These findings reveal an under-appreciated aspect of disease burden in PoTS, and suggests network sensitization similar to, but separable from that of migraine. The presence of both photophobia and allodynia in PoTS is reflective of exteroceptive, rather than strictly interoceptive disruption, and expands our fundamental understanding of the disorder.

Introduction

Migraine and postural tachycardia syndrome (PoTS) frequently present together in practice [1–3]. Up to 90% of PoTS patients endorse headaches, with both orthostatic and non-orthostatic manifestations [2, 4]. Migrainous headache is the most widely recognized primary headache in PoTS, though rates vary (28–96%) [1–4]. Even at the lower end of this range, rates of migraine among PoTS patients clearly exceed the estimated prevalence in the population (18% women, 7% men in the U.S.) [5].

While migraine is not classically considered an autonomic disorder, autonomic and sensory dysfunction are core features of the migraine attack [6]. Hypersensitivity to benign touch and environmental light, termed allodynia and photophobia respectively, are well-documented manifestations of altered sensory function in migraine and can also be present outside the headache (ictal) phase [7]. Allodynia and photophobia appear to scale with migraine severity and may represent risk factors for headache chronification [8–11]. As such, both have been proposed as clinical markers of central sensitization [12, 13], and cited as justification for early initiation of headache treatment [14, 15]. While prior work has demonstrated small fiber nerve abnormalities on intraepidermal nerve fiber density in a subset of neuropathic POTS patients [16], to our knowledge, no prior publications directly examine quantitative sensory thresholds in PoTS patients. The objective of this study was to prospectively characterize headache subtypes and examine sensory function using psychophysical assessments in PoTS, compared to migraine and healthy, non-headache controls.

Methods:

Participants

Eighty subjects (11 male, 69 female) aged 15–72 years were recruited into PoTS, chronic migraine (CM), and non-headache (NH) control groups. CM was selected as a well-defined, clinically severe headache comparison group, known to have prominent autonomic symptomatology and reduced sensory thresholds [7, 11, 17, 18]. CM and NH subjects were recruited June 2014 - January 2018; PoTS subjects were recruited January 2015 - October 2019. Recruitment occurred via clinic screening, as well as written advertisement, and included participants from the local community and University of Utah Neurology clinics. Institutional Review Board approval and informed consent were obtained. Subjects were excluded if they had comorbid medical, ocular, or other neurological disorders known to directly affect autonomic function, sensation, or light sensitivity (e.g. prior eye injury, idiopathic blepharospasm, optic nerve disorder, or sensory or pan-autonomic neuropathy otherwise explained by another disorder) [11].

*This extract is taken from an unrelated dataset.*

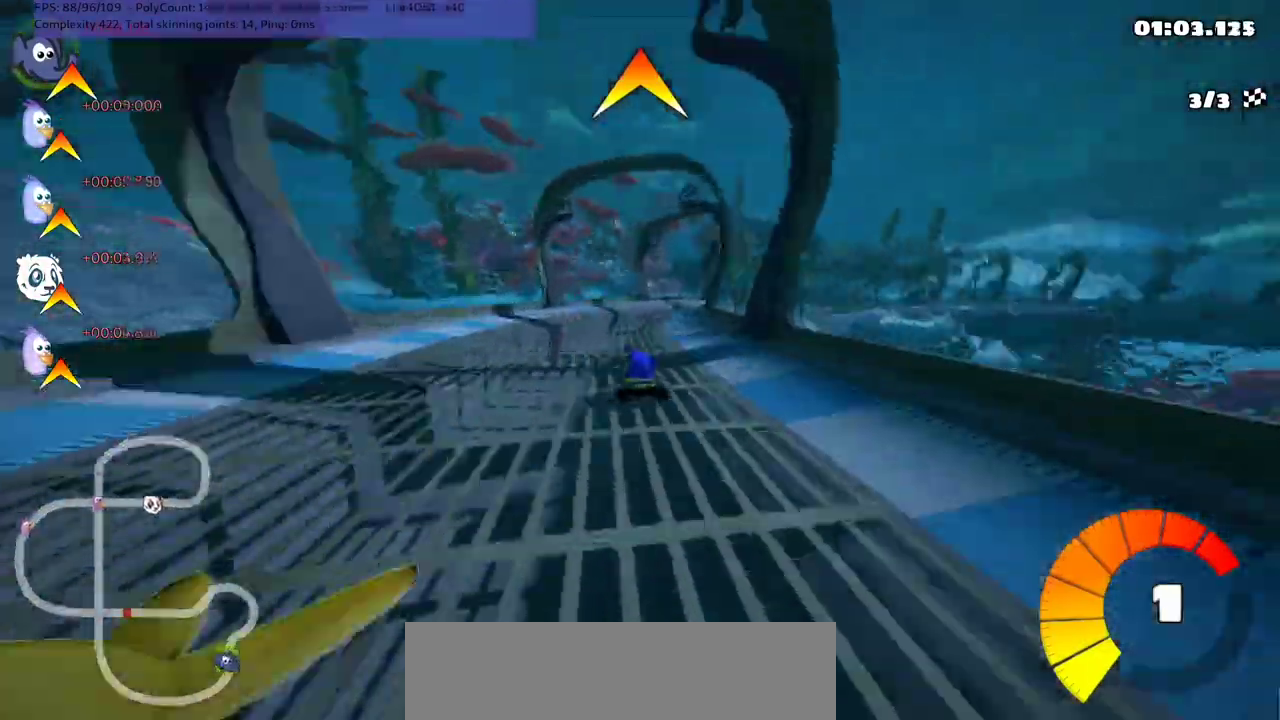
{"keys": ["m", "right", "up"], "events": [[233, "left", "down"], [267, "right", "up"], [333, "right", "down"], [433, "left", "up"]]}
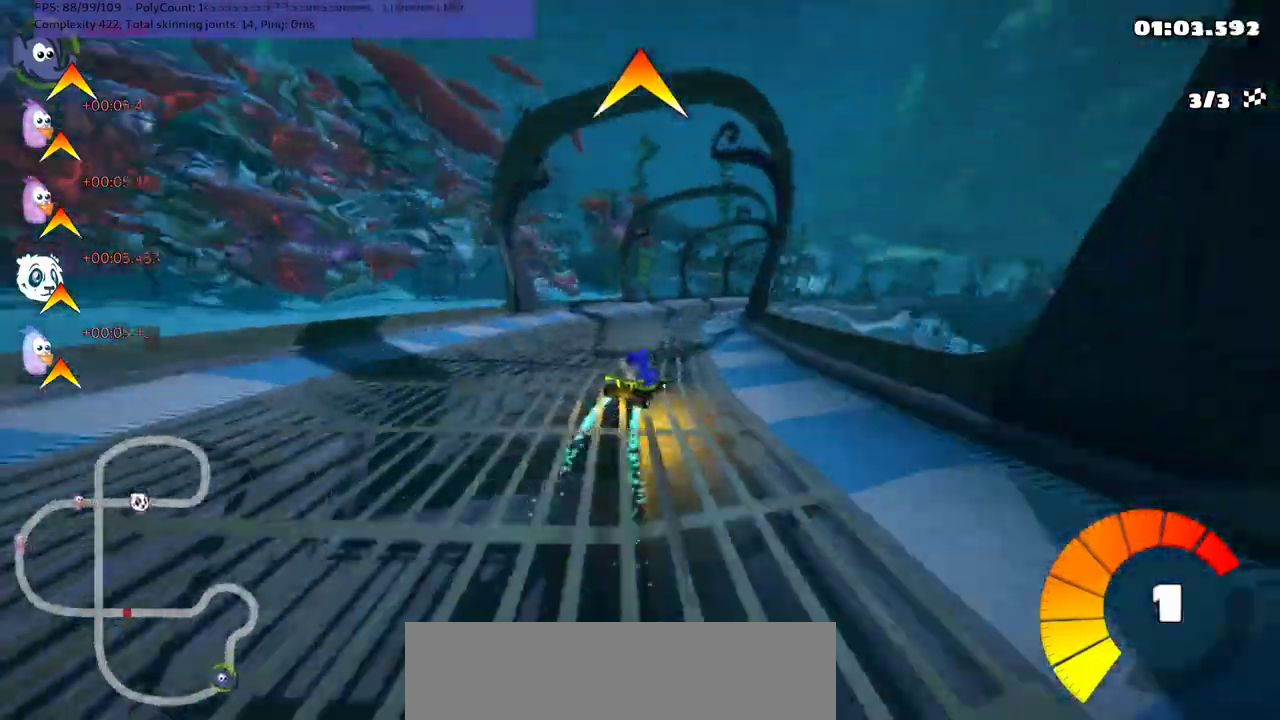
{"keys": ["left", "m", "up"], "events": [[67, "right", "up"], [133, "left", "down"]]}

PoTS diagnosis was based on current consensus criteria [19, 20]. Screening for secondary causes of orthostasis and/or headaches was performed outside of the context of the research protocol, during the course of usual clinical care; clinical and laboratory-based assessment for PoTS, including a 10-minute head-up tilt (HUT) test, was conducted by a board-certified neurologist with specialty certification in autonomic disorders [MMC]. PoTS group exclusions: orthostasis/headaches secondary to iron deficiency, endocrine disorders, hyperventilation, panic disorder, cardiac rhythm abnormalities, volume depletion, drug abuse, medication side effect, Chiari malformation, or suspected cerebrospinal fluid leak. A total of 151 patients referred for orthostatic intolerance were screened for purposes of this study; of these, 40 met inclusion criteria, including a complete clinical evaluation for potential secondary causes of orthostasis (exclusions), and consented to participate in research. Recruitment was inclusive of PoTS subjects with phenotypic characteristics consistent with previously described neuropathic and hyperadrenergic subtypes[21], and without regard for the presence/absence of a past-medical history of headaches.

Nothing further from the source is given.